Lorenz joined the Nazi Party in 1938 and accepted a university professorship under the Nazi regime. In his application for party membership, he wrote: "I can say that all my scientific work is devoted to the ideas of the National Socialists." His publications during this time led in later years to accusations that his scientific work had been tainted by Nazi sympathies. His works published during the Nazi period included support for Nazi ideas of 'racial hygiene'.

In his autobiography, Lorenz wrote:

I was frightened—as I still am—by the thought that analogous genetical processes of deterioration may be at work with civilized humanity. Moved by this fear, I did a very ill-advised thing soon after the Germans had invaded Austria: I wrote about the dangers of domestication and, in order to be understood, I couched my writing in the worst of Nazi terminology. I do not want to extenuate this action. I did, indeed, believe that some good might come of the new rulers. The precedent narrow-minded catholic regime in Austria induced better and more intelligent men than I was to cherish this naive hope.

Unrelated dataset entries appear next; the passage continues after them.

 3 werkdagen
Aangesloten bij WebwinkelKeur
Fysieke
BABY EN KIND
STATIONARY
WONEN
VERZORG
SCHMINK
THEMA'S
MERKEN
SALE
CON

Practically all my friends and teachers did so, including my own father who certainly was a kindly and humane man. None of us as much as suspected that the word "selection", when used by these rulers, meant murder. I regret those writings not so much for the undeniable discredit they reflect on my person as for their effect of hampering the future recognition of the dangers of human domestication.

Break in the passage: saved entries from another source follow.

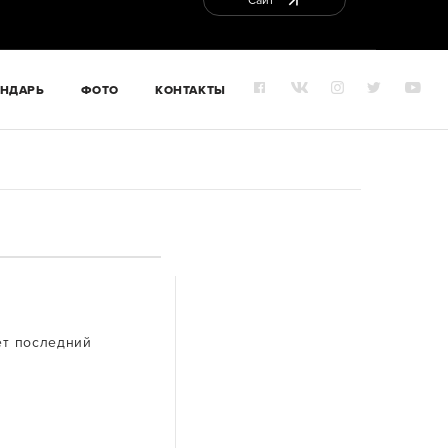
Сайт
ЕНДАРЬ
ФОТО
КОНТАКТЫ
ет последний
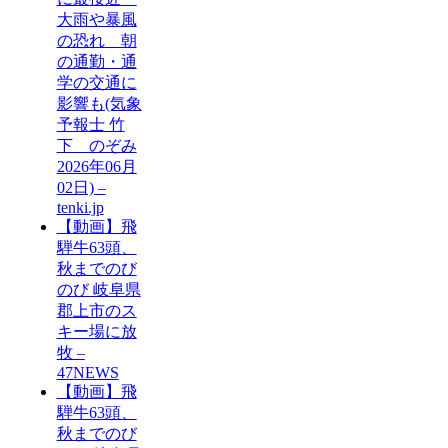
大雨や暴風
の恐れ 朝
の通勤・通
学の交通に
影響も(気象
予報士 竹
下 のぞみ
2026年06月
02日) –
tenki.jp
【動画】飛
騨牛63頭、
秋までのび
のび 岐阜県
郡上市のス
キー場に放
牧 –
47NEWS
【動画】飛
騨牛63頭、
秋までのび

I was scared, as I am still, by the idea that analogous genetic processes of deterioration may be developing as a product of civilized humanity. Moving for this fear, I did something very unpredictable shortly after the Germans had invaded Austria: I wrote about the dangers of domestication and, to understand, I wrote my writings with the worst Nazi terminology. I don't want to attenuate this action. In fact, I thought something good might come from the new rulers. The Catholic regime of close mind in Austria led better and more intelligent men than I to appreciate this naive hope. Practically all my friends and teachers did, including my own father, who was certainly a kind and human man. None of us suspected that the word "selection" used by these rulers meant murder. I regret those writings not so much for the undeniable discredit they reflect on my person as for their effect of hindering the future recognition of the dangers of human domestication.
Konrad Lorenz, 1973

When his application for membership was made public, he denied knowing the extent of the genocide, despite his position as a psychologist in the Office of Racial Policy.

He was also shown to have made anti-Semitic jokes about "Jewish characteristics" in letters to his mentor Heinroth. In 2015, the University of Salzburg posthumously rescinded an honorary doctorate awarded to Lorenz in 1983, citing his party membership and his claims in said application, namely that he was "always a National Socialist", and that his work "is at the service of National Socialist thought". The university also accused him of using his work to spread "basic elements of the racist ideology of National Socialism."

During the last years of his life, Lorenz supported Austria's fledgling Green Party and in 1984 became the visible face of the Konrad Lorenz Volksbegehren, a grassroots movement that was formed to prevent the construction of a power plant on the Danube near Hainburg an der Donau and thus the destruction of the surrounding forest.

Main work

  • The companion in the bird's atmosphere. in: J. für Ornithologie 83 (2-3), p. 137 - 215 and p. 289 - 413 (reprint of 1965, in: "Human and animal behavior" Vol. 1). (1935)
  • He talked to beasts, fish and birdsalso known as: The ring of King Solomon (1949)
  • When the man found the dog (1950)
  • About aggression (1966)
  • The other side of the mirror (1973)
  • The eight mortal sins of civilized humanity (1973)
  • Basics of ethology (1982)
  • The Decay of Man (1983)
  • I'm here, where are you? Wild gray goose ethology (1988)
  • Man's science. The Russian manuscript (1992)

Honors

  • ForMemRS (1964)

Eponymy

  • "Colegio Anglo-Alemán Konrad Lorenz", Mendoza, Argentina, who pays tribute to Konrad Lorenz.
  • In Bogotá, Colombia, there is a university that also bears its name: Fundación Universitaria Konrad Lorenz.
  • In Florida (Buenos Aires) is the garden and primary school "Konrad Lorenz School".